Flemish diplomacy: Flanders as a world player in trade, innovation and circular economy
Although Flanders is a small region in the world, it has a very international character. This is not only because Brussels, the capital of Belgium and Flanders, is the second largest diplomatic hub in the world and has the headquarters of the European Union and NATO on its territory. Flanders is also a major player in international trade and innovation and in the circular economy.
According to the KOF Globalisation Index, which measures the economic, social and political dimensions of globalisation, Flanders is one of the most globalised economies in the world. With four airports, four ports, 916 km of motorway and 1607 km of railway, it is one of the main logistical hubs of Western Europe. Moreover, 60 percent of the European consumer market lies within a radius of 500 km.
In absolute figures, Flanders is the 15th largest exporter in the world and exports per capita three times as much as its neighbour Germany. The most important export sectors are chemicals and pharmaceuticals (74.5 billion euro), transport equipment (44 billion euro), mineral products (28.9 billion euro) and plastics (26.4 billion euro).

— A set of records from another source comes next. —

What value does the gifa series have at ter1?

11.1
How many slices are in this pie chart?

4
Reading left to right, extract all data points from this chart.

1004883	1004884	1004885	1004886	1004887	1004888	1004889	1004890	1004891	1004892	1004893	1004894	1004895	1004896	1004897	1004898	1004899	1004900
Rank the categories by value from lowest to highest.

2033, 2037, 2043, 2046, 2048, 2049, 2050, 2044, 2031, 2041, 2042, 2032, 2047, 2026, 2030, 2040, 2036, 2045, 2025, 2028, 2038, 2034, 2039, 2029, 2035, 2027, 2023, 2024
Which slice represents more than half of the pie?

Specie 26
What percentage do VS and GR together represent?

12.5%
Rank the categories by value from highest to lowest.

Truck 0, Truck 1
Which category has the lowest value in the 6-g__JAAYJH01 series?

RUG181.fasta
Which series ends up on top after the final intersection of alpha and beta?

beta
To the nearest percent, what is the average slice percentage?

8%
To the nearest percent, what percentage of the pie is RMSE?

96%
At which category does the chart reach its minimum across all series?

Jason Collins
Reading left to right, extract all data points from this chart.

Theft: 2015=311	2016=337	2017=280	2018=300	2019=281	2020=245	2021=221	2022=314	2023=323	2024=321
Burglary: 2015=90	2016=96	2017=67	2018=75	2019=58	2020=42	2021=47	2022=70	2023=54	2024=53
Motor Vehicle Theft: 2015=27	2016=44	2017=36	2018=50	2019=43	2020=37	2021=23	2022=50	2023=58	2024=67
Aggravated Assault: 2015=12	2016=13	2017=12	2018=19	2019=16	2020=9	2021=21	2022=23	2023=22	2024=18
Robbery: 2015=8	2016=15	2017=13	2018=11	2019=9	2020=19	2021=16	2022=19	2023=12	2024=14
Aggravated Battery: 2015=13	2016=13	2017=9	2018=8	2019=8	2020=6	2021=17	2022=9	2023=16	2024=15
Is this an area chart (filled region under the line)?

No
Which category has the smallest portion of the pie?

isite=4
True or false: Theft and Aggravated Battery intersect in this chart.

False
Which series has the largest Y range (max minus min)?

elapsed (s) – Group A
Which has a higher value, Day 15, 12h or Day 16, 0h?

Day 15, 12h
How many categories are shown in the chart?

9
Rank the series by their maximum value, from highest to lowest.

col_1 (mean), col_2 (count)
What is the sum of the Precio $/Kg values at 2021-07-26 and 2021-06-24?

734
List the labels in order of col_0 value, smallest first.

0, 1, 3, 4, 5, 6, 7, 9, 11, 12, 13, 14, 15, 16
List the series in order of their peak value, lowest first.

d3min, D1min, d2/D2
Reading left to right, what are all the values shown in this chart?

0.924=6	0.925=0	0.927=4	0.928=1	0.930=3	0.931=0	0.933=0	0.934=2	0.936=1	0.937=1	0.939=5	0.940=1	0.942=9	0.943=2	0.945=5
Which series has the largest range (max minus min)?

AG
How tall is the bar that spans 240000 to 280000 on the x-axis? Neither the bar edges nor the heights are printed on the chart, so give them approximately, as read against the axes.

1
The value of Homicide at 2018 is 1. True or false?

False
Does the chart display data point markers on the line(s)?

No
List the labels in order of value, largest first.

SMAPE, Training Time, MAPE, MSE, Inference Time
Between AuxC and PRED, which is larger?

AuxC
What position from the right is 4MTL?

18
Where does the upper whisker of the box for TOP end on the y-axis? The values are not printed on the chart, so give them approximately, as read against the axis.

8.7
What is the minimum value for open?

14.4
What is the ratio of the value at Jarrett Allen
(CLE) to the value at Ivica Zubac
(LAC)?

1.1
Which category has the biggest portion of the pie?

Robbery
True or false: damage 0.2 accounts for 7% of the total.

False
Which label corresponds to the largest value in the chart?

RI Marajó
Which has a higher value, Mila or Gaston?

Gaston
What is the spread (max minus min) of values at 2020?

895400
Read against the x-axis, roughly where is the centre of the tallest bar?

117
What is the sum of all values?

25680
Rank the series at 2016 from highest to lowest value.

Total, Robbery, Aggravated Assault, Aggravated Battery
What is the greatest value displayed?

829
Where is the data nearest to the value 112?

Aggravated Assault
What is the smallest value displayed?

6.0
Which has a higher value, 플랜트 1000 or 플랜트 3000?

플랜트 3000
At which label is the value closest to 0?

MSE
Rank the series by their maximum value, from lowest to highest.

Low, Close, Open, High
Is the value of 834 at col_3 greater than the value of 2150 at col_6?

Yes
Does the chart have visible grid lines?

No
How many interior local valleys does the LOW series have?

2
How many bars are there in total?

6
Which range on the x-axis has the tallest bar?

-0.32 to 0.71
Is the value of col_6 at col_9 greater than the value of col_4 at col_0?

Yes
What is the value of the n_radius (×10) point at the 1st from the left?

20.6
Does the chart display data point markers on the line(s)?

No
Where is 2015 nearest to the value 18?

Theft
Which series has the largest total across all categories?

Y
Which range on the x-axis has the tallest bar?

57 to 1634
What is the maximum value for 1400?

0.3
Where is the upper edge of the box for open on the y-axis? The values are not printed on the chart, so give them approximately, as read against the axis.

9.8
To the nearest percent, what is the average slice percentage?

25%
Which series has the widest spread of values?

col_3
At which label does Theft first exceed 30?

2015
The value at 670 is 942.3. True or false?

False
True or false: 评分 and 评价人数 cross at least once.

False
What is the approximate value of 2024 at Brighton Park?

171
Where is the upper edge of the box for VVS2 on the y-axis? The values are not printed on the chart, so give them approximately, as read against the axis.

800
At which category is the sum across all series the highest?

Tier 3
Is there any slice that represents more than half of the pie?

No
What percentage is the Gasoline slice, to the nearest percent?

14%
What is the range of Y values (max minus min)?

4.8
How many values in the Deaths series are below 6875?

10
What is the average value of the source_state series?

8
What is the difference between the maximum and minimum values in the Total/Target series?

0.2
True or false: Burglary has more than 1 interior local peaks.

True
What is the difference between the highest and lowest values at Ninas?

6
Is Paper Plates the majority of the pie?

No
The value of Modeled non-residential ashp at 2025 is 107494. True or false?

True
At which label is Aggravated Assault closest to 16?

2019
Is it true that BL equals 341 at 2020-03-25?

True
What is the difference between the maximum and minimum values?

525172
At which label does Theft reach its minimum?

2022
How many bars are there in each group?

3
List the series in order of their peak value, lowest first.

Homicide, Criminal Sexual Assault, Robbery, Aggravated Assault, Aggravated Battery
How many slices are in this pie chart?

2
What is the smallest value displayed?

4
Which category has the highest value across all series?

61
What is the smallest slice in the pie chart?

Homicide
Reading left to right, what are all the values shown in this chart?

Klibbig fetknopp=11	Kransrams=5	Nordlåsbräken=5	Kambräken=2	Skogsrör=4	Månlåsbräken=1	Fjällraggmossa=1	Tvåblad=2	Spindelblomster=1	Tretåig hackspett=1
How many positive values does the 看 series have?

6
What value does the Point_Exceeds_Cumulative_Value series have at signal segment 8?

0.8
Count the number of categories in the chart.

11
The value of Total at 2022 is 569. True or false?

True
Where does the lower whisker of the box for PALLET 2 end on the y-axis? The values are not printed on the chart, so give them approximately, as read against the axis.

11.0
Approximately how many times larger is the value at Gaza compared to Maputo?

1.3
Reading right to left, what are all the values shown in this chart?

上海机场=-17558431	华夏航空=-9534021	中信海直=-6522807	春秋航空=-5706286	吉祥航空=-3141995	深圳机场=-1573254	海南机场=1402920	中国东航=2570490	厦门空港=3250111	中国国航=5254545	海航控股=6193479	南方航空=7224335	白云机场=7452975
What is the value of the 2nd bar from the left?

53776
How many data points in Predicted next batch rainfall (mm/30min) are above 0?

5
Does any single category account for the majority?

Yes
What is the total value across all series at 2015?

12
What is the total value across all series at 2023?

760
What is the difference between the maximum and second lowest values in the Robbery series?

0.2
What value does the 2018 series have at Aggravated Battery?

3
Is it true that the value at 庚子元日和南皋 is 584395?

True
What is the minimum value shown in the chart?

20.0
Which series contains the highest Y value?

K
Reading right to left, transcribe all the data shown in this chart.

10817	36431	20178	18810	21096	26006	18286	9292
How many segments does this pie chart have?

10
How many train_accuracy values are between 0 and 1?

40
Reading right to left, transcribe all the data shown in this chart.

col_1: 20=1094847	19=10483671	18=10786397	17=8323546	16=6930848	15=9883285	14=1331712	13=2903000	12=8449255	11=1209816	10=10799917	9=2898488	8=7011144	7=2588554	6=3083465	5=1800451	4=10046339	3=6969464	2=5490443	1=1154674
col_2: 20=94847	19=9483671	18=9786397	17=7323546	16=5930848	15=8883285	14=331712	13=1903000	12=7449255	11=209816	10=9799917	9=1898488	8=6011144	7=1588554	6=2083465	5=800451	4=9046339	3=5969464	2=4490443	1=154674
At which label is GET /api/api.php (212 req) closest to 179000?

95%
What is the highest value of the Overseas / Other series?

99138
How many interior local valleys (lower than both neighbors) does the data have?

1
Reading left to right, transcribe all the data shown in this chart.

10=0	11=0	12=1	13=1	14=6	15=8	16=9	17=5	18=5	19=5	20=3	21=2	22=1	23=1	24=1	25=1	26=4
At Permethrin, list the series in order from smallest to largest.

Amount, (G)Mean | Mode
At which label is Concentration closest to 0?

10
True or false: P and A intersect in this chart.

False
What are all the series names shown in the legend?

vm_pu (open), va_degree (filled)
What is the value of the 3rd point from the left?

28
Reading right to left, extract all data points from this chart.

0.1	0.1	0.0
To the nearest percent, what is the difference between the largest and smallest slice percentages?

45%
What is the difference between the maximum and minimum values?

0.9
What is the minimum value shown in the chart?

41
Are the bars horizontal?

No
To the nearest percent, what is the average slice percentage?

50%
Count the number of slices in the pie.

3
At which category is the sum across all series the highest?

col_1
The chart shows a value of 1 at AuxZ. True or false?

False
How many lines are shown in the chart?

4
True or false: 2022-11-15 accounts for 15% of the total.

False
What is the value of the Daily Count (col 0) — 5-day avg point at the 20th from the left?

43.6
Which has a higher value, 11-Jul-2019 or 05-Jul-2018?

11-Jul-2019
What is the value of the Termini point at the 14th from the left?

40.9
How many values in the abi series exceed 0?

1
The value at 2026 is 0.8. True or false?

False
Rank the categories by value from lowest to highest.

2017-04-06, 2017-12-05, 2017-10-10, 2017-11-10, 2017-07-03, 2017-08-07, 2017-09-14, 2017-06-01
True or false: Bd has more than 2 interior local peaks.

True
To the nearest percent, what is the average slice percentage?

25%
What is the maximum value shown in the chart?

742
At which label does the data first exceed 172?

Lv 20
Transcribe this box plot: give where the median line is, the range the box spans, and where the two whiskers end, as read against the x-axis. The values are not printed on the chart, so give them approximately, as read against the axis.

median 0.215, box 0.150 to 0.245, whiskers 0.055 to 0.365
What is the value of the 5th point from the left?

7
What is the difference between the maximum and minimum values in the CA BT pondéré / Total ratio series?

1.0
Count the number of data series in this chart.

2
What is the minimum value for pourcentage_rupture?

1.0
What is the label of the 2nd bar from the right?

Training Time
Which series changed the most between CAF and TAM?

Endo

As a centrally located region, foreign trade is the lifeline of the Flemish economy. Flemish companies exported goods worth 325.1 billion euro in 2019. Flemish imports of foreign goods also reached a record amount of 312.6 billion euro in 2019. The export ratio and the export per capita are among the highest in the world. 71.1% of Flanders' exports go to the European Union. The most important markets for Flemish goods are the neighbouring countries. Flemish exports of goods outside Europe amounted to 75.4 billion euro in 2019.
Important economic role
In short, Flanders plays an important economic role within the European Union and beyond. It is autonomously responsible for the export promotion and guidance of Flemish exporters on and to foreign markets. In order to promote and market Flemish companies and products abroad, Flanders has a network of 97 posts in 76 countries. This network also guides foreign investors to the Flemish market.
The Government of Flanders also wants to put the region on the map in the area of knowledge and innovation. Over the past decades, it has invested in various campaigns to strengthen this focus and adapt it to new economic and international realities. Special attention is being paid to technological innovation, with which Flanders wants to strengthen its position as a reference for innovative technology and as a pioneer of digital transformation.
In the coming period, Flanders also hopes to play a pioneering role in the field of hydrogen technology. Under the name 'Hydrogen Industry Cluster', companies, research institutions, government bodies and HydrogenNet, the Flemish knowledge centre for hydrogen, are joining forces in pilot projects, studies and project consortia to promote a flourishing ecosystem around this promising technology in Flanders.
Finally, there is 'Flanders Circular', the partnership between government departments, companies, social organisations and the knowledge community with which the Flemish government wants to bring about the necessary change around the circular economy. The transition to a circular economy is an opportunity for Flanders that goes far beyond the expertise built up around recycling and also includes know-how around circular production, circular building and the transition to a sustainable agricultural and food policy. European programmes such as Food 2030 and Horizon Europe form a valuable framework for this work.
On the occasion of the Government of Flanders' annual diplomatic days, which this year take place from 20 to 24 June, Belga puts Flemish diplomacy in the spotlight. It does so by publishing various articles under the heading 'Flemish diplomacy'.